Excerpted records Start Marker

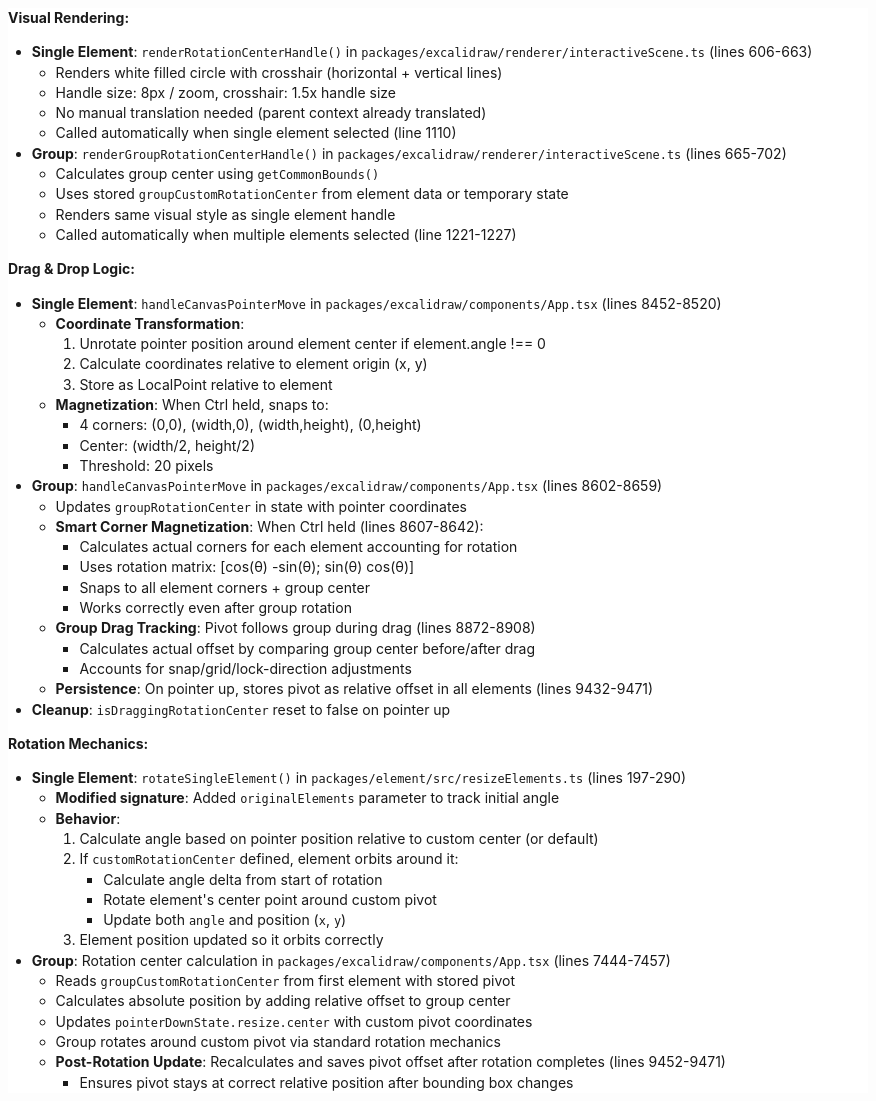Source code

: **Visual Rendering:**
- **Single Element**: `renderRotationCenterHandle()` in `packages/excalidraw/renderer/interactiveScene.ts` (lines 606-663)
  - Renders white filled circle with crosshair (horizontal + vertical lines)
  - Handle size: 8px / zoom, crosshair: 1.5x handle size
  - No manual translation needed (parent context already translated)
  - Called automatically when single element selected (line 1110)
- **Group**: `renderGroupRotationCenterHandle()` in `packages/excalidraw/renderer/interactiveScene.ts` (lines 665-702)
  - Calculates group center using `getCommonBounds()`
  - Uses stored `groupCustomRotationCenter` from element data or temporary state
  - Renders same visual style as single element handle
  - Called automatically when multiple elements selected (line 1221-1227)

**Drag & Drop Logic:**
- **Single Element**: `handleCanvasPointerMove` in `packages/excalidraw/components/App.tsx` (lines 8452-8520)
  - **Coordinate Transformation**:
    1. Unrotate pointer position around element center if element.angle !== 0
    2. Calculate coordinates relative to element origin (x, y)
    3. Store as LocalPoint relative to element
  - **Magnetization**: When Ctrl held, snaps to:
    - 4 corners: (0,0), (width,0), (width,height), (0,height)
    - Center: (width/2, height/2)
    - Threshold: 20 pixels
- **Group**: `handleCanvasPointerMove` in `packages/excalidraw/components/App.tsx` (lines 8602-8659)
  - Updates `groupRotationCenter` in state with pointer coordinates
  - **Smart Corner Magnetization**: When Ctrl held (lines 8607-8642):
    - Calculates actual corners for each element accounting for rotation
    - Uses rotation matrix: [cos(θ) -sin(θ); sin(θ) cos(θ)]
    - Snaps to all element corners + group center
    - Works correctly even after group rotation
  - **Group Drag Tracking**: Pivot follows group during drag (lines 8872-8908)
    - Calculates actual offset by comparing group center before/after drag
    - Accounts for snap/grid/lock-direction adjustments
  - **Persistence**: On pointer up, stores pivot as relative offset in all elements (lines 9432-9471)
- **Cleanup**: `isDraggingRotationCenter` reset to false on pointer up

**Rotation Mechanics:**
- **Single Element**: `rotateSingleElement()` in `packages/element/src/resizeElements.ts` (lines 197-290)
  - **Modified signature**: Added `originalElements` parameter to track initial angle
  - **Behavior**:
    1. Calculate angle based on pointer position relative to custom center (or default)
    2. If `customRotationCenter` defined, element orbits around it:
       - Calculate angle delta from start of rotation
       - Rotate element's center point around custom pivot
       - Update both `angle` and position (`x`, `y`)
    3. Element position updated so it orbits correctly
- **Group**: Rotation center calculation in `packages/excalidraw/components/App.tsx` (lines 7444-7457)
  - Reads `groupCustomRotationCenter` from first element with stored pivot
  - Calculates absolute position by adding relative offset to group center
  - Updates `pointerDownState.resize.center` with custom pivot coordinates
  - Group rotates around custom pivot via standard rotation mechanics
  - **Post-Rotation Update**: Recalculates and saves pivot offset after rotation completes (lines 9452-9471)
    - Ensures pivot stays at correct relative position after bounding box changes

Excerpted records End Marker

Retype nothing except the lines from the first line of the listing above through the line with "- Handle size: 8px", exactly as they stand, and no pictures.

Source code

: **Visual Rendering:**
- **Single Element**: `renderRotationCenterHandle()` in `packages/excalidraw/renderer/interactiveScene.ts` (lines 606-663)
  - Renders white filled circle with crosshair (horizontal + vertical lines)
  - Handle size: 8px / zoom, crosshair: 1.5x handle size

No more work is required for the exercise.